--- Texte fourni ---

Un(e) parlementaire averti(e) en vaut deux
Le Parlement qui siège dès aujourd’hui 2 juin devra, parmi d’autres objets, se pencher sur la modification de la loi sur les épidémies afin de permettre l’introduction du traçage de proximité (TP). Ce système (mis au point par l’EPFL) doit permettre de « retracer de manière cohérente les chaînes de transmission [du virus], d’isoler les personnes infectées, et de placer leurs contacts étroits en quarantaine ». Selon le message du Conseil fédéral (Message du 20 mai 2020 concernant la modification urgente de la loi sur les épidémies en lien avec le coronavirus [Système de traçage de proximité], p. 8 ch. 3.1), « quiconque utilise en Suisse un téléphone portable doté du système d’exploitation iOS ou Androïd [pourra] télécharger gratuitement et utiliser l’application Swisscovid indépendamment de son opérateur téléphonique ».
Sait-on bien à quoi l’on s’engage quand on accepte un tel système ?
Dans un excellent article sur son blog du Temps (« SwissCovid, consentement éclairé et responsabilité politique »), Mme Ghernaouti, professeure à l’UNIL et spécialiste de la Cybersécurité, pose 20 questions aux parlementaires au sujet précisément des garanties de sécurité offertes par l’application TP. Ces 20 questions sont fondamentales ; elles concernent en particulier les liens avec Apple-Google, l’usage obligatoire de la technologie Bluetooth dont chacun sait les défauts, voire la stratégie avérée de domination de ses acteurs
La spécialiste en cybersécurité est très claire : « sans réponses aux questions [posées], comment le Parlement pourrait-il sérieusement élaborer une loi qu’il a lui-même jugée indispensable ? ».
Le traçage serait librement choisi par chacun, mais…
Le projet de loi prévoit clairement que nulle pression ne pourra être exercée pour amener les citoyens à accepter de charger l’application sur leur téléphone portable. Cependant, peut-être convient-il de signaler quelques éléments :
- Le message précise (p. 5 et 10) : « il est essentiel que l’application SwissCovid soit largement acceptée et utilisée pour que le système de traçage de proximité atteigne le but souhaité dans la lutte contre l’épidémie de Covid-19. C’est pourquoi son introduction doit être accompagnée de bonnes mesures communicationnelles…L’application — doit être largement diffusée au sein de la population » D’ailleurs un budget de 1,95 million de francs est prévu à cette fin ! (Message, p. 15 ch. 5.1)…. (Matraquage médiatique et publicitaire garanti !)

--- Données fournies ---

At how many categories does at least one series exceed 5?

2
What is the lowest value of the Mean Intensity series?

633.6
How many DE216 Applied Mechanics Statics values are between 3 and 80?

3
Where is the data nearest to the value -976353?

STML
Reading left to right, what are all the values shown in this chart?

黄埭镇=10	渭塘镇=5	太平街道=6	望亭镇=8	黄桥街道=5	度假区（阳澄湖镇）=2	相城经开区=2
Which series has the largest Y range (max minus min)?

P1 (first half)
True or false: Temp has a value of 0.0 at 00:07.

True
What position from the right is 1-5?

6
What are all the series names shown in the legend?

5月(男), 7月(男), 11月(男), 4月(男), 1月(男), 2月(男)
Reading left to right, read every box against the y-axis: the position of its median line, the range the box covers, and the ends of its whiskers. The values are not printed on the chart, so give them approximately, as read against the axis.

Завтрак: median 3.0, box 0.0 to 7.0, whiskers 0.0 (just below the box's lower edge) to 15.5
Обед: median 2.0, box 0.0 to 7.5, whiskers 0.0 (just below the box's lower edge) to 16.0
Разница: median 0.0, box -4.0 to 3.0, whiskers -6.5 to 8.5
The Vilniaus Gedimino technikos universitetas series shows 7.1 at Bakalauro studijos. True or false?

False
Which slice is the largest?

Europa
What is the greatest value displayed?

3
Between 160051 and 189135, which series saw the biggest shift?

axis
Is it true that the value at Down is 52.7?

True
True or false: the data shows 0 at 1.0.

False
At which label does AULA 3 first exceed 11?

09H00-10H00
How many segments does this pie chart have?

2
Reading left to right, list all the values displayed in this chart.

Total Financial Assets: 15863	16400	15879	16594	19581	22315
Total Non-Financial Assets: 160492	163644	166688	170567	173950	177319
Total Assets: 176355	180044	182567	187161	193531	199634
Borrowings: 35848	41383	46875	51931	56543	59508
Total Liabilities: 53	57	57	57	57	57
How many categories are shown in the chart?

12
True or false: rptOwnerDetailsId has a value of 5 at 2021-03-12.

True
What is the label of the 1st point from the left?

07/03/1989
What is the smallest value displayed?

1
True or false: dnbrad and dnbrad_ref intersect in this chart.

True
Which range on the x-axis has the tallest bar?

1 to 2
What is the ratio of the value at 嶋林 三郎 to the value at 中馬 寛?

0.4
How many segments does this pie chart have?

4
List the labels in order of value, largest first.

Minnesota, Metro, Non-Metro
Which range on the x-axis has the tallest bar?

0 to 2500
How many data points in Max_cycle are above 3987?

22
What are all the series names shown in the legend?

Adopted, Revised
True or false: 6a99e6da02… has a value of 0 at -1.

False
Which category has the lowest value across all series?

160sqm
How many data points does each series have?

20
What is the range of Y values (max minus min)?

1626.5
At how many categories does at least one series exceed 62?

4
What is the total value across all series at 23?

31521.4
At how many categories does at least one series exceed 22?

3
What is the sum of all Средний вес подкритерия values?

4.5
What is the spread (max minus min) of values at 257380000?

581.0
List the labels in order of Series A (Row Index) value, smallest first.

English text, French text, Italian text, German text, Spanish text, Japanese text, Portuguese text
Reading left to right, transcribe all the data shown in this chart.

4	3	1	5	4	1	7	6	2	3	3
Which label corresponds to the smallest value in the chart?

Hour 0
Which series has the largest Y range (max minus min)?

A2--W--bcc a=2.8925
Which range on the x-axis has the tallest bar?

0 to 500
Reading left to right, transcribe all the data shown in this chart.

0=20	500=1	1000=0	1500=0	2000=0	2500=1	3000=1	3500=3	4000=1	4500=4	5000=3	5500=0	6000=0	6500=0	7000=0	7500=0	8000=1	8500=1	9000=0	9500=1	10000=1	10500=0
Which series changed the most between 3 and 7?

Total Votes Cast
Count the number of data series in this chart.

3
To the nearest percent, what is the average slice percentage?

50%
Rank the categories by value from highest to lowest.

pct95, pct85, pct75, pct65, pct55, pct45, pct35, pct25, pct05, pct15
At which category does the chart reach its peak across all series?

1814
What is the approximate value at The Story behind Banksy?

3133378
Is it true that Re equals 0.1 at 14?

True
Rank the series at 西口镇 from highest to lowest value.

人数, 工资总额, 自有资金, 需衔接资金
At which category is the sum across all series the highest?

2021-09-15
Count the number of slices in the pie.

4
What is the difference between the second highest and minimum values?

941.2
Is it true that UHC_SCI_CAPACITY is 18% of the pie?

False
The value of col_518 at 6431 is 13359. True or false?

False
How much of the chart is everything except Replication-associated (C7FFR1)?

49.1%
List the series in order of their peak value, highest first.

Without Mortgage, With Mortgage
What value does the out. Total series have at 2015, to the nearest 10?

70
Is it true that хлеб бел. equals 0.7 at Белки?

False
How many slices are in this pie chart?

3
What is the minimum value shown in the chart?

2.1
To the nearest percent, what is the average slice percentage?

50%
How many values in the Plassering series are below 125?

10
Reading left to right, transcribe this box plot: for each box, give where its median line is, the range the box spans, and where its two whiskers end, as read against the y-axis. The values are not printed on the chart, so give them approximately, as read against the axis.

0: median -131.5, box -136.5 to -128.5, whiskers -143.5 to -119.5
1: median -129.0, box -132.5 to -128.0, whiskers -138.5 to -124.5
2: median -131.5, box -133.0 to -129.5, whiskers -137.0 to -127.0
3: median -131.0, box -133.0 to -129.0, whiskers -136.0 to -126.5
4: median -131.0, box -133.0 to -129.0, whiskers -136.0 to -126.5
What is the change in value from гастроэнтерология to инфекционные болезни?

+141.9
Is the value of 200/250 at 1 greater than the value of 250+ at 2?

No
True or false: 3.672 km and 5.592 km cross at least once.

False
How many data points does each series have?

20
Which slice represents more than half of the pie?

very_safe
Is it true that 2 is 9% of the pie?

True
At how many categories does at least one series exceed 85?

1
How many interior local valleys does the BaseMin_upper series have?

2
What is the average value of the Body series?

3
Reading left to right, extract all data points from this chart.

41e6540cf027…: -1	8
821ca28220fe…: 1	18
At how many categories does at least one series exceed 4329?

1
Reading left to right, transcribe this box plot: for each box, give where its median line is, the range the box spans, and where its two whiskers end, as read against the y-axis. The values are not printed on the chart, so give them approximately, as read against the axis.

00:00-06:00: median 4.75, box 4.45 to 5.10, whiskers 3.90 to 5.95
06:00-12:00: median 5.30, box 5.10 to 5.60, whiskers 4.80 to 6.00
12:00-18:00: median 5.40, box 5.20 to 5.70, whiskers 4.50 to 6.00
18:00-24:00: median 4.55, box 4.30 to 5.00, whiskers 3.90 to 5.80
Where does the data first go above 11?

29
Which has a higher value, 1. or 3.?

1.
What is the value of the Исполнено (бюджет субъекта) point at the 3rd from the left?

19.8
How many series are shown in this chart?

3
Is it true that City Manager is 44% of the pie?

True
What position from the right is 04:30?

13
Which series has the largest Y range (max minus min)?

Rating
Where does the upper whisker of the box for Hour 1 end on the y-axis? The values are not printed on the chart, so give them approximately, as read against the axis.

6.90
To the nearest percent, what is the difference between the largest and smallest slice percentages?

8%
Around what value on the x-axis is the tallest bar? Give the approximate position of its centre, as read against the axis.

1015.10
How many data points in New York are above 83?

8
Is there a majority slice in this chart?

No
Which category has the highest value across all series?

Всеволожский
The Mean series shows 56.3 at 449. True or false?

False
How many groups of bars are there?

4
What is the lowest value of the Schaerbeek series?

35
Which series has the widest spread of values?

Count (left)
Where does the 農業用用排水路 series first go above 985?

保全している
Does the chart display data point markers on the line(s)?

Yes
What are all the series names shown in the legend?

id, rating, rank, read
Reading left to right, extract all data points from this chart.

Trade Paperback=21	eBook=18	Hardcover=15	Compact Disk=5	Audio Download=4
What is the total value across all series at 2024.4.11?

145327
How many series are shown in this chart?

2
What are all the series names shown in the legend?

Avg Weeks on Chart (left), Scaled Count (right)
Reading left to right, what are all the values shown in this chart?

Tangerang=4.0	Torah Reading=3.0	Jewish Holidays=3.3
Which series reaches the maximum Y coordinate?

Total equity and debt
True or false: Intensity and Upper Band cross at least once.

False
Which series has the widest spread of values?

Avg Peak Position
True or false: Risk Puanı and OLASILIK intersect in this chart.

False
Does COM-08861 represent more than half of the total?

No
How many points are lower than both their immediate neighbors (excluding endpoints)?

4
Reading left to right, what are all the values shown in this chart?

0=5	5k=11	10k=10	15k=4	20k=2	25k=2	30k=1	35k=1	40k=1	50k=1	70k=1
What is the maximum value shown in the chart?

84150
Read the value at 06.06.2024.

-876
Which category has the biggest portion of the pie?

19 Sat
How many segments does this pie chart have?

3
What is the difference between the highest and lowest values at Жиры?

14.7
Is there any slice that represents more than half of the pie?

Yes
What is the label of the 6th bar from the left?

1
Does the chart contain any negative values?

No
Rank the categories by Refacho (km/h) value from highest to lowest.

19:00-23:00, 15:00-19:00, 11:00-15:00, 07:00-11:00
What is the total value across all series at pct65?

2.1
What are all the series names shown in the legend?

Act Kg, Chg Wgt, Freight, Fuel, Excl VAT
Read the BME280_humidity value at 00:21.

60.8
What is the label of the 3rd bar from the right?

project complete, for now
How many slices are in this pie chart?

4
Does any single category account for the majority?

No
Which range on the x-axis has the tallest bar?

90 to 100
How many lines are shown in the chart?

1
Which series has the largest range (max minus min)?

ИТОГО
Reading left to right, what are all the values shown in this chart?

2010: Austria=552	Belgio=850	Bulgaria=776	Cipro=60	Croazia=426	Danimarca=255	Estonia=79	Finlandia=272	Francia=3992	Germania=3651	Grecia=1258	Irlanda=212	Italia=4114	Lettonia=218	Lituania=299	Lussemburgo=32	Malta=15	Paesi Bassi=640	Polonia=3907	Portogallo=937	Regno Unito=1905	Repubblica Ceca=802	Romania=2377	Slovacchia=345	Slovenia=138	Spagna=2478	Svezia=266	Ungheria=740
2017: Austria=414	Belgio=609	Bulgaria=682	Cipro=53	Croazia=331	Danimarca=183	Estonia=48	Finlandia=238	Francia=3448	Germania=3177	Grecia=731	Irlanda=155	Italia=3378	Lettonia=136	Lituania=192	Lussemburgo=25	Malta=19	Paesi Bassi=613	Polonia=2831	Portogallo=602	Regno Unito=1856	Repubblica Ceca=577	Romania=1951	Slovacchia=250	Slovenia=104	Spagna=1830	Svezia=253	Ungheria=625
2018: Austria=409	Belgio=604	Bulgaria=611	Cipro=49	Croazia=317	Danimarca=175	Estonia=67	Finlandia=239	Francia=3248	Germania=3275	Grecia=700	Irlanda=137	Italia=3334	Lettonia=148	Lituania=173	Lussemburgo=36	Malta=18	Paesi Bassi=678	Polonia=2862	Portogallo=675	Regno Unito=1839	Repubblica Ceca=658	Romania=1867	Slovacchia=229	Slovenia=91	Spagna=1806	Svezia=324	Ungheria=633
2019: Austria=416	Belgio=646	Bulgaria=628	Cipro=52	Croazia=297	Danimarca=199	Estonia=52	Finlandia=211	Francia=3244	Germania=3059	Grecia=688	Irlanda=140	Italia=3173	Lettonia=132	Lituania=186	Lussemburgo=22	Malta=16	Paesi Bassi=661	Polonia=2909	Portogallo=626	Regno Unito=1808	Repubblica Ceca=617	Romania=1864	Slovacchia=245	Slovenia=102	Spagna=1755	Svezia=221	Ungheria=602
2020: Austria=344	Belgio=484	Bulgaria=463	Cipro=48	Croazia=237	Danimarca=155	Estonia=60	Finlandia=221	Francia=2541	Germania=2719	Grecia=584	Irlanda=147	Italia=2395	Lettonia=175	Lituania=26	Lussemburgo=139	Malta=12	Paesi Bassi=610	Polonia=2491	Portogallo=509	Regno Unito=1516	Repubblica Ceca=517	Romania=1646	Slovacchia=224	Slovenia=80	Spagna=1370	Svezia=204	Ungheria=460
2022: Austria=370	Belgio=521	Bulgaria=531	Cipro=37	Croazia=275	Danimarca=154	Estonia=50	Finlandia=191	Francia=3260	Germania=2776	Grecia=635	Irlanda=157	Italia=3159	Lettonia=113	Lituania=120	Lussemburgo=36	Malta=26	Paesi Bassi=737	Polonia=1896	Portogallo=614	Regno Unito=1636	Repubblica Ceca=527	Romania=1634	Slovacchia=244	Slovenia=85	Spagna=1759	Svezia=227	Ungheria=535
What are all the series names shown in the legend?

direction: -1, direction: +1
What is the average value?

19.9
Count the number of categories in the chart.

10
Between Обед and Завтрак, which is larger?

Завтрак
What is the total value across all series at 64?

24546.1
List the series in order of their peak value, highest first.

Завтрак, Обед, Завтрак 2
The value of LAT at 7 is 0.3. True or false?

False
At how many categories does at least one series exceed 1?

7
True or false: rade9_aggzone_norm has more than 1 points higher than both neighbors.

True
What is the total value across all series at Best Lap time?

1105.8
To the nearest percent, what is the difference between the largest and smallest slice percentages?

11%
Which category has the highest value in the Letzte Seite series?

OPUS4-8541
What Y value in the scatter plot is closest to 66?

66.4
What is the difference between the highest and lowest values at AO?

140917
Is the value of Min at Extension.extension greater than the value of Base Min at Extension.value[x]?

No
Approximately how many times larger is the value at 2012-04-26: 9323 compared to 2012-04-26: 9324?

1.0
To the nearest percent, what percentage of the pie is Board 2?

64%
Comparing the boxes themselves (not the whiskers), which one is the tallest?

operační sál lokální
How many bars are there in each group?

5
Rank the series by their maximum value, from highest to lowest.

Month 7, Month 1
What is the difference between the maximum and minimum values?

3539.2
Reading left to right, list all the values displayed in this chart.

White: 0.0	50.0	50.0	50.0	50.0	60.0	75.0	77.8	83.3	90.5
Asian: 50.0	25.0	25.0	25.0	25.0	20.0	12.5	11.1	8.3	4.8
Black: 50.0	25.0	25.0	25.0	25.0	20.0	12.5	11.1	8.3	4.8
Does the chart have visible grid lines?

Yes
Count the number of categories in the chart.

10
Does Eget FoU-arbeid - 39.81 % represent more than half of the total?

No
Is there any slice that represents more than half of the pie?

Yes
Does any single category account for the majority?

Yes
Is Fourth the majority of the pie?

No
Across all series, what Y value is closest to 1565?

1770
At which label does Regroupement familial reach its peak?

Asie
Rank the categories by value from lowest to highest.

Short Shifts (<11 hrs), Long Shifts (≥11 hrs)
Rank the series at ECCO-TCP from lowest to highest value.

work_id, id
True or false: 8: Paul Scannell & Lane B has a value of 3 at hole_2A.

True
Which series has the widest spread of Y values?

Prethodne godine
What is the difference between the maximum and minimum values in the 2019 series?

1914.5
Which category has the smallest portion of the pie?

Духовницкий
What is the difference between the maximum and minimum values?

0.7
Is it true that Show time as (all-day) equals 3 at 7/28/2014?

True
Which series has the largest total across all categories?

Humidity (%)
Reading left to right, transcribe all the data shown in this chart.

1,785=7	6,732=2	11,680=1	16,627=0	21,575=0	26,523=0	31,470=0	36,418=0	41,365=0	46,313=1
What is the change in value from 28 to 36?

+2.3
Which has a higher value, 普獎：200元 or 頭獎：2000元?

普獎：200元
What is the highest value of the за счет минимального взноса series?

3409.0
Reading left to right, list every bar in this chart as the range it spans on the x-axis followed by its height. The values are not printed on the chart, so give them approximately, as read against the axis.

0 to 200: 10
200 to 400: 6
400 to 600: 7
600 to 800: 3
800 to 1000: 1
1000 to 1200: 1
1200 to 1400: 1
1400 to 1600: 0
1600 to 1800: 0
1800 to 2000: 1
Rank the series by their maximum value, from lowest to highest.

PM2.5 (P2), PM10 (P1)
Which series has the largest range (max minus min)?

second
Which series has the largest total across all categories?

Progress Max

---

> Travail demandé
a) Indiquez si chacune des affirmations suivantes concorde avec le texte sur le traçage de proximité, en répondant par oui ou par non et en citant les mots exacts du texte qui permettent de trancher : (i) le système de traçage de proximité a été mis au point par l’EPFL ; (ii) l’application SwissCovid pourra être téléchargée contre paiement ; (iii) un budget de 2 millions de francs est prévu pour diffuser l’application.
b) Écrivez la suite du texte sur le traçage de proximité à partir de sa dernière phrase.
Le listing n’est pas nécessaire pour accomplir le travail demandé.

> Réponses proposées
a)
(i) Oui : « mis au point par l’EPFL ».
(ii) Non : « télécharger gratuitement ».
(iii) Non : « un budget de 1,95 million de francs est prévu à cette fin ».

b)
- « Pour l’heure, aucune donnée scientifique n’indique le nombre minimum de participants requis pour une implémentation efficace du système, cependant, selon un modèle scientifique, l’épidémie peut être gardée sous contrôle lorsque deux tiers de la population respecte les mesures de quarantaine ordonnées ou recommandées” (Message, p. 4 in fine)… (Matraquage garanti pour convaincre ce nombre de citoyens!)
- Le projet de Traçage est un projet de l’EPFL. Or, comme l’écrivait Le Temps du 28 mai dernier (Page économique) « l’EPFL est sous pression.. ». « Un faible taux d’utilisation serait-il un échec pour l’EPFL ?». Réponse de l’un des chercheurs du groupe, M. Edouard Bugnion : « Dans le cadre de la lutte contre le virus, les seules mesures de succès et d’échec sont de nature de santé publique »… (Faut-il comprendre que ceux qui ne choisiraient pas le traçage seraient tenus pour responsables/coupables des « échecs » en matière de santé publique ? Petit effort de culpabilisation?)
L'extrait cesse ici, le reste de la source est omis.